| TASK PROMPT |
Scan the entries below and say how many lines contain "down". Write only the number.

| DATA SECTION |
☆ ☆ ☆ ☆ ☆ ☆ ☆
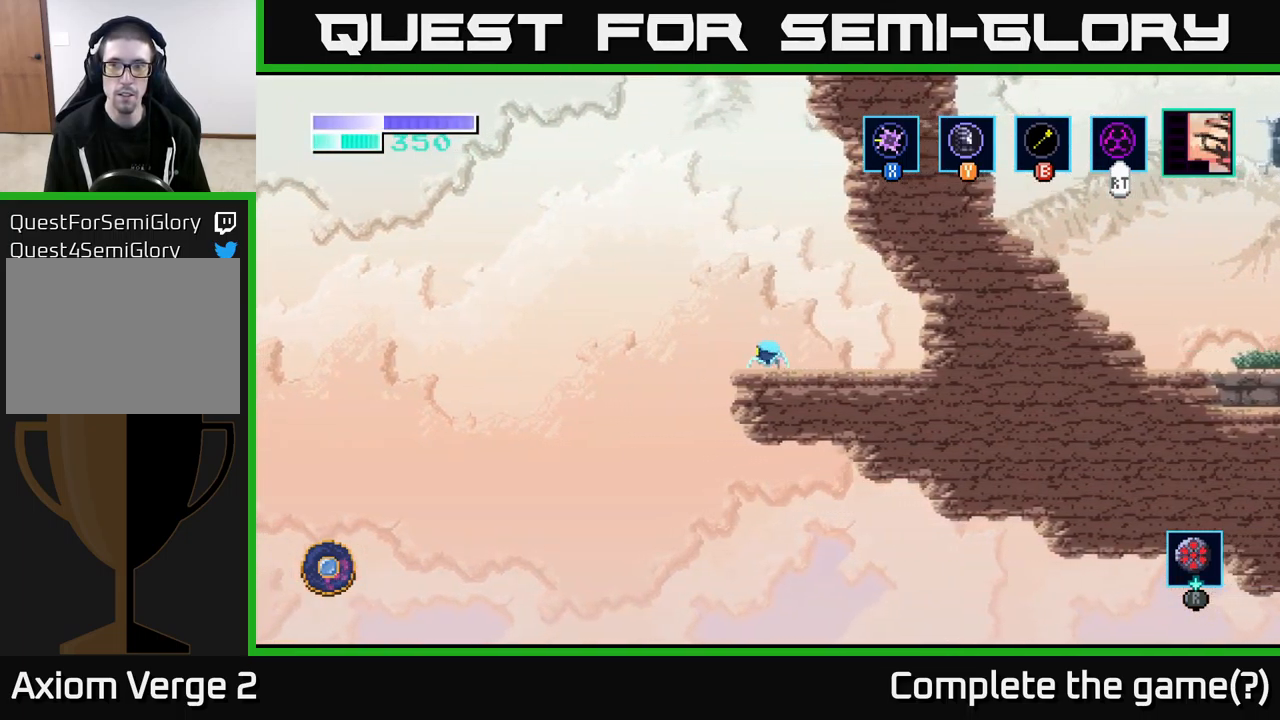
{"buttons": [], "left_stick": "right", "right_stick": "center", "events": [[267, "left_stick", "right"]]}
☆ ☆ ☆ ☆ ☆ ☆ ☆
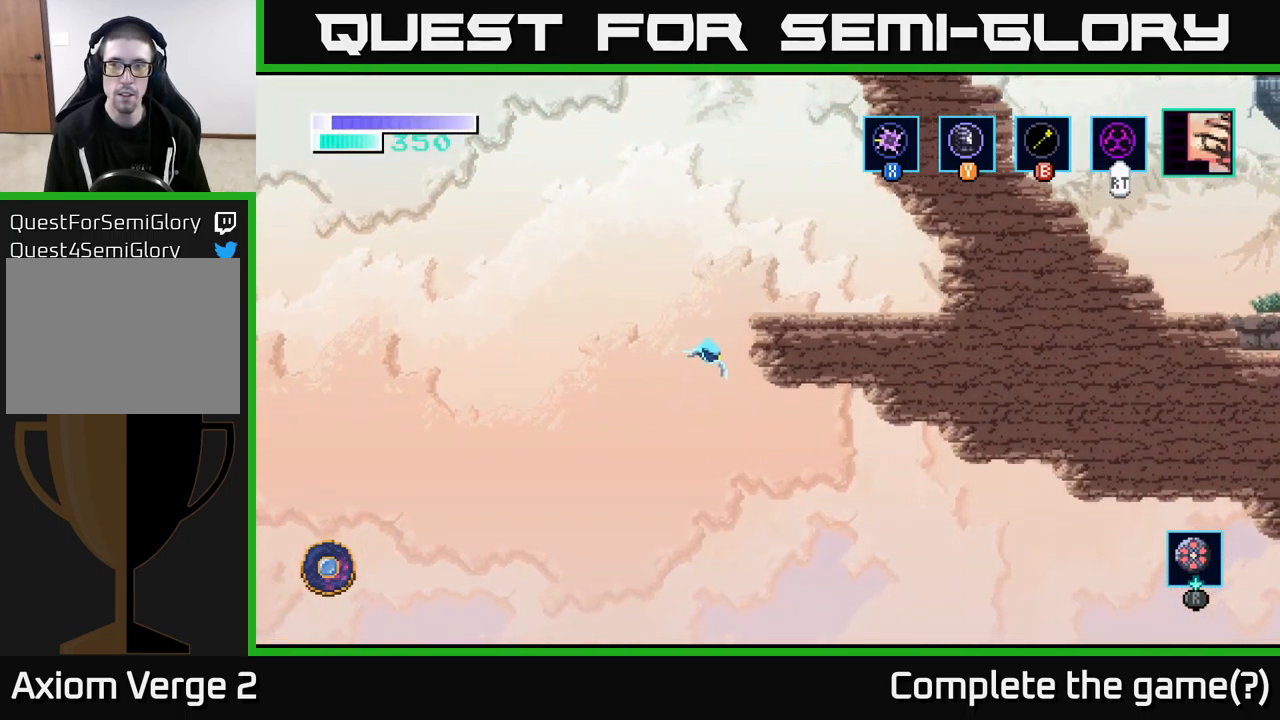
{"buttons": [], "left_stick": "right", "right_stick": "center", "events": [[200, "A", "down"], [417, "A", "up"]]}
☆ ☆ ☆ ☆ ☆ ☆ ☆
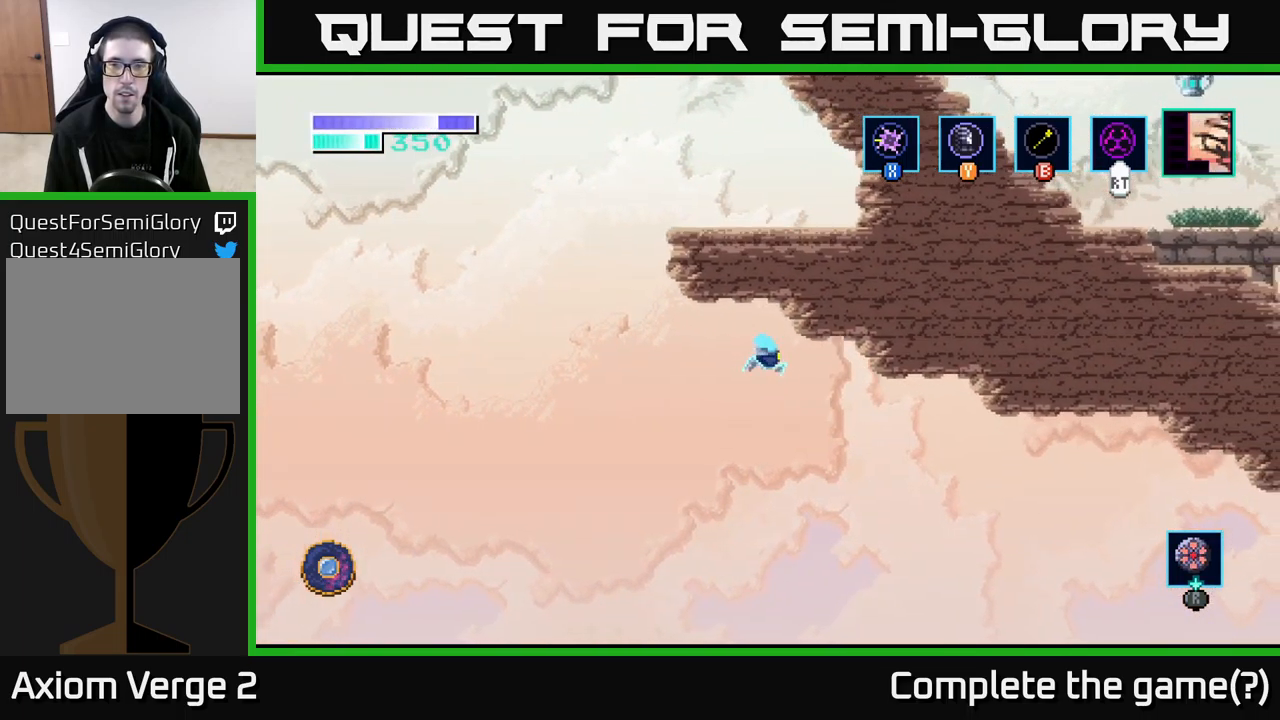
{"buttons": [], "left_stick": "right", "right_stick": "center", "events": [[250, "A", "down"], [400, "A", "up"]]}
☆ ☆ ☆ ☆ ☆ ☆ ☆
| ANSWER BOX |
2